Tout comme la Suède, le Danemark, les pays Baltes et la Pologne, la Finlande a entrepris ces dernières années de moderniser son armée et multiplié les initiatives pour se rapprocher –sans adhérer– de l’Otan.

Les éléments de langage politiques demeurent, eux, à tout le moins prudents à l’endroit de la Russie, cinquième partenaire commercial du pays nordique.

« Nous sommes prêts à nous défendre, mais nous ne spéculons pas sur la nature du conflit, ni les pays », élude le ministre finlandais des Affaires étrangères, Timo Soini, dans un entretien à l’AFP.

« Nous sommes deux nations indépendantes et nous ne nous demandons pas la permission » avant de prendre telle ou telle orientation stratégique, ajoute-t-il.

« Grand voisin dont on se méfie »

Après avoir été suédoise pendant six siècles -jusqu’en 1809, puis Grand-Duché russe jusqu’en 1917, la Finlande n’a acquis son indépendance qu’à la fin de la Première Guerre mondiale, après la chute de l’empire tsariste russe.

Reconnu indépendant par l’URSS en 1918, le pays nordique a dû nouveau combattre « ce grand voisin » pendant l’hiver 1939-1940, puis de juin 1941 à septembre 1944, afin d’éviter d’être occupée par les communistes.

Le traité de Paris en 1947 a reconnu la défaite de la Finlande à la fin de la Deuxième Guerre mondiale, et le pays a dû payer d’importantes dettes de guerre à l’URSS et lui rétrocéder définitivement 10% de son territoire, en particulier la Carélie orientale (est).

Le coût humain et territorial de ces conflits reste très présent dans la mémoire collective des 5,5 millions de Finlandais. Un vieil adage dit ici: « Rien de bon ne vient de l’est, sinon le soleil ».

« Du point de vue finlandais, [la Russie] n’est pas une vraie menace mais disons un grand voisin dont on se méfie toujours un peu, et avec lequel on a un passé commun qui n’a pas toujours été facile », résume Barbara Knuz, spécialiste des pays nordiques à l’Institut français des relations internationales (IFRI).

Soucieux de ne pas réveiller l’ogre russe, les dirigeants finlandais s’abstiennent de toute critique publique pendant la Guerre froide, une réserve théorisée sous le terme de « finlandisation ».

La dislocation de l’Union soviétique en 1991 change la donne. Tout en demeurant militairement non-alignée, la Finlande rejoint rapidement le bloc européen (1995), puis abandonne son markka au profit de l’euro (2002).

Données fournies -
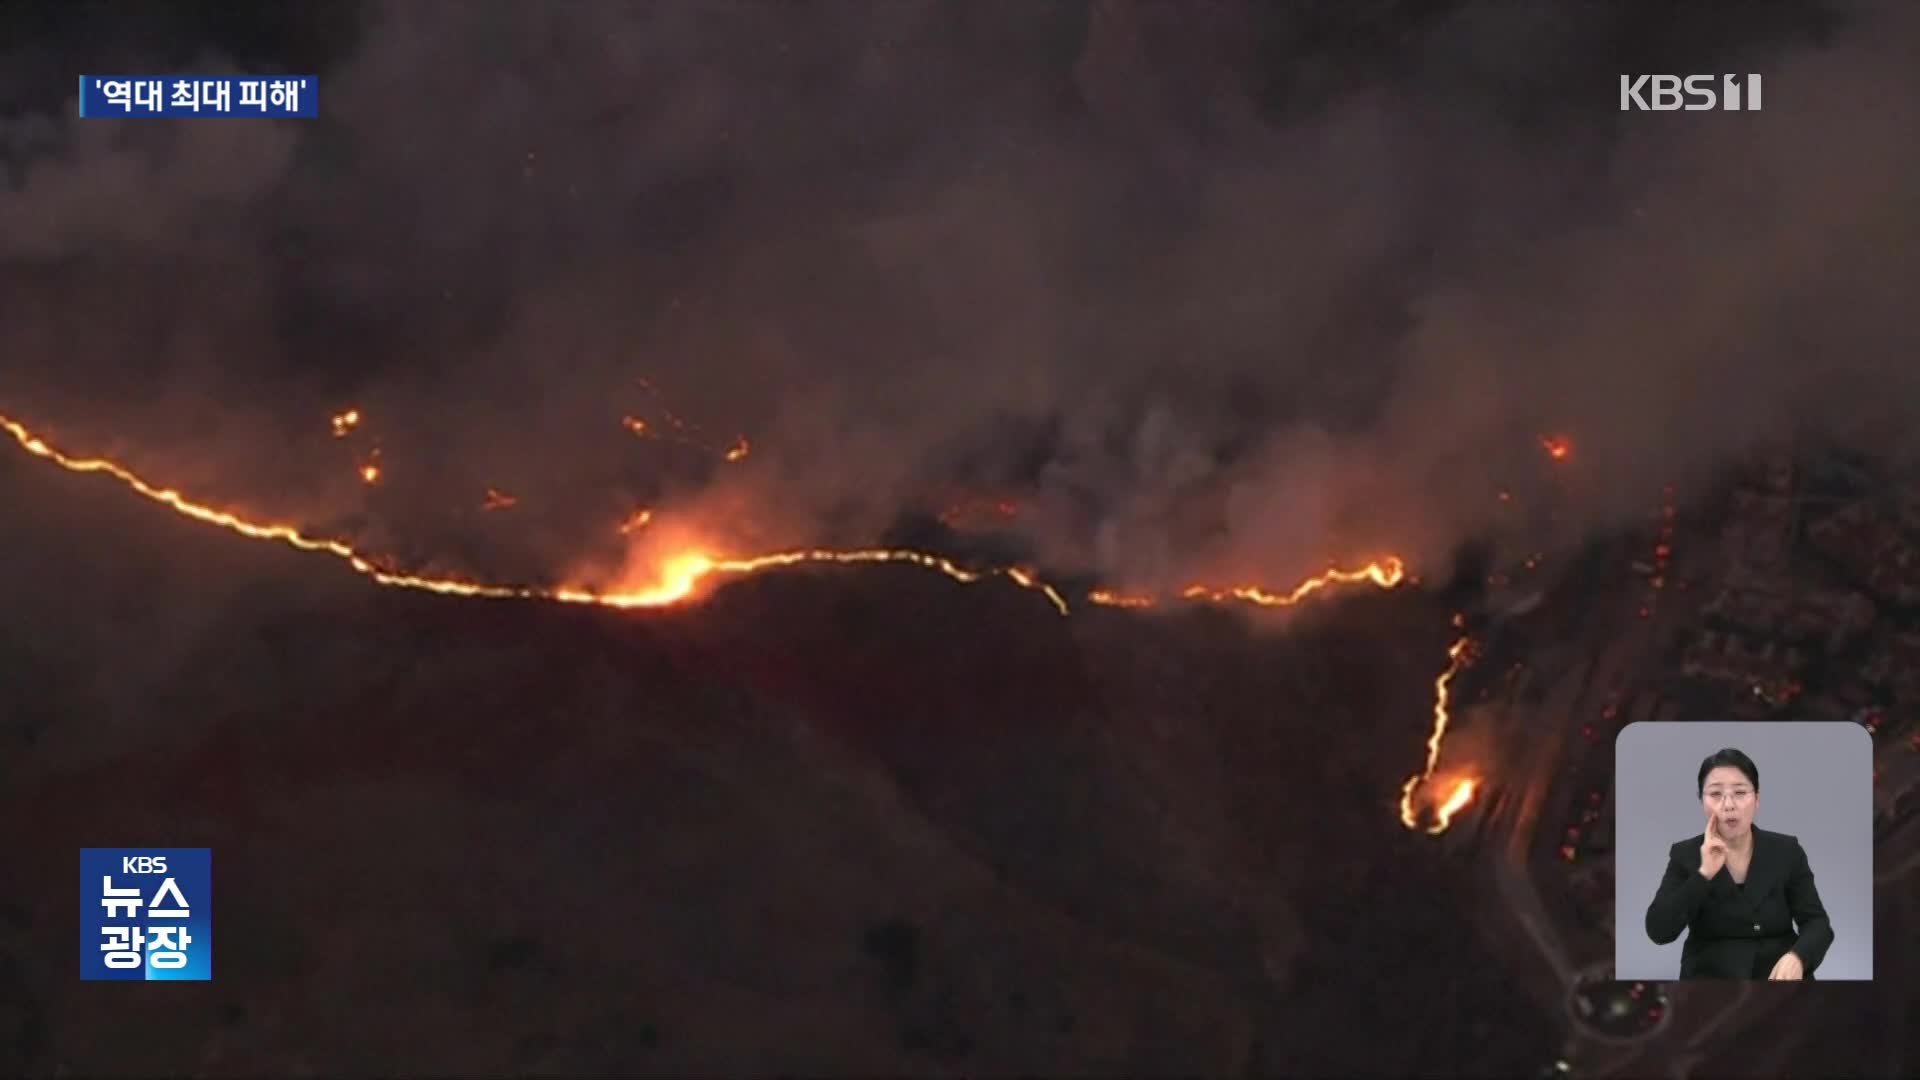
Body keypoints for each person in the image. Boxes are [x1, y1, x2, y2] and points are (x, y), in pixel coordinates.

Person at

Consignes de l'exercice -
1. Répondez aux questions suivantes d'après l'extrait sur la Finlande et la Russie :
(a) Quel rang la Russie occupe-t-elle parmi les partenaires commerciaux de la Finlande ?
(b) Quelle part de son territoire la Finlande a-t-elle dû rétrocéder définitivement à l'URSS à la suite du traité de Paris de 1947 ?
(c) En quelle année la Finlande a-t-elle abandonné le markka au profit de l'euro ?
2. Reproduisez fidèlement le passage de l'extrait sur la Finlande et la Russie commençant par « Les éléments de » et se poursuivant jusqu'à « l’empire tsariste russe. ».

Exercices corrigés -
1.
(a) Elle est son cinquième partenaire commercial.
(b) 10 % de son territoire, en particulier la Carélie orientale.
(c) En 2002.

2.
Les éléments de langage politiques demeurent, eux, à tout le moins prudents à l’endroit de la Russie, cinquième partenaire commercial du pays nordique.

« Nous sommes prêts à nous défendre, mais nous ne spéculons pas sur la nature du conflit, ni les pays », élude le ministre finlandais des Affaires étrangères, Timo Soini, dans un entretien à l’AFP.

« Nous sommes deux nations indépendantes et nous ne nous demandons pas la permission » avant de prendre telle ou telle orientation stratégique, ajoute-t-il.

« Grand voisin dont on se méfie »

Après avoir été suédoise pendant six siècles -jusqu’en 1809, puis Grand-Duché russe jusqu’en 1917, la Finlande n’a acquis son indépendance qu’à la fin de la Première Guerre mondiale, après la chute de l’empire tsariste russe.